- Born: June 2, 1997 (age 28) Plenty, Saskatchewan, Canada
- Height: 160 cm (5 ft 3 in)
- Position: Centre
- Shoots: Left
- SDHL team: Brynäs IF
- Played for: Robert Morris Colonials
- National team: Canada
- Playing career: 2016–present

= Jaycee Gebhard =

Canadian ice hockey forward

Jaycee Gebhard (born June 2, 1999) is a retired Canadian ice hockey centre, who last played with Brynäs IF Dam of the Swedish Women's Hockey League (SDHL). Selected in the first round, 6th overall in the 2020 NWHL Draft, she was the first ever draft pick of the Toronto Six of the National Women's Hockey League (NWHL).

== Playing career ==
Across 139 NCAA games, Gebhard scored 198 points, setting the all-time career point record for the Robert Morris Colonials women's ice hockey program. She was named College Hockey America (CHA) Rookie of the Year and Women's Hockey Commissioners Association National Rookie of the Year in her first season. She was a Patty Kazmaier Memorial Award nominee in 2020, and was a finalist for the CHA Player of the Year award.

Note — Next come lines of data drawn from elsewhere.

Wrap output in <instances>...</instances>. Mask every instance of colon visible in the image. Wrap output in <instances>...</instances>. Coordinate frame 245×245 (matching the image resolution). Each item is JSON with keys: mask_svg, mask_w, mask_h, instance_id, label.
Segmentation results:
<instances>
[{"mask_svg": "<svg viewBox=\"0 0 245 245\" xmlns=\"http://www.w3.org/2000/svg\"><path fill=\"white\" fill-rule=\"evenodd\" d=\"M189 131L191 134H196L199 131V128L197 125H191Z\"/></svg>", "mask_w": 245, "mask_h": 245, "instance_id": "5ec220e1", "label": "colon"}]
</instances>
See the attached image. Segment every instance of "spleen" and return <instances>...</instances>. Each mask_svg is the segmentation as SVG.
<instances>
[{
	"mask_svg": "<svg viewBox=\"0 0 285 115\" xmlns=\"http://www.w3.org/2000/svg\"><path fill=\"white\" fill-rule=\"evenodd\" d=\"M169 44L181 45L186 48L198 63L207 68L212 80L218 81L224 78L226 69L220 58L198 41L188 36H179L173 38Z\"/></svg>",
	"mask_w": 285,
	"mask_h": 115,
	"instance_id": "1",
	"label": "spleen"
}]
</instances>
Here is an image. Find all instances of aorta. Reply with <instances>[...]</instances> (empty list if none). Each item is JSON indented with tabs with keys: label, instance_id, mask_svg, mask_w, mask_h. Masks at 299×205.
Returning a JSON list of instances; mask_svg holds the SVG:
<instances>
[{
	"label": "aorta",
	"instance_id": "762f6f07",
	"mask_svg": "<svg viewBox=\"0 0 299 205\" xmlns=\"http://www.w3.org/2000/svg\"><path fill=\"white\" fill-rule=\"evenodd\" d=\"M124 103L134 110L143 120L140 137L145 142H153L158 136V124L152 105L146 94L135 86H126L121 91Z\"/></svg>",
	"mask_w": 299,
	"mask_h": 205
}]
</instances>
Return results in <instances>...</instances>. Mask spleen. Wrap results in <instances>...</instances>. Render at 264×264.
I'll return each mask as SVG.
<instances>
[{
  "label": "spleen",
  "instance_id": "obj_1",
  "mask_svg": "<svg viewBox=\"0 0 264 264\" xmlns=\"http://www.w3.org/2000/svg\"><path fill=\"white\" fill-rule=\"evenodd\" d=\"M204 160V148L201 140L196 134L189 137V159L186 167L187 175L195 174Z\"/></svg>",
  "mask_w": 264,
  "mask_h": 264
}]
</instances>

In April 2020, Gebhard was selected in the first round, 6th overall in the 2020 NWHL Draft by the Toronto Six expansion team, being the first player to be drafted in the team's history. The following month, she would sign her first professional contract with Brynäs IF in Sweden.

In 2025, Gebhard was inducted to the Robert Morris University athletics hall of fame.

=== International ===

Gebhard was an assistant captain for Team Canada at the 2015 IIHF World Women's U18 Championship, putting up four points in five games and winning a silver medal.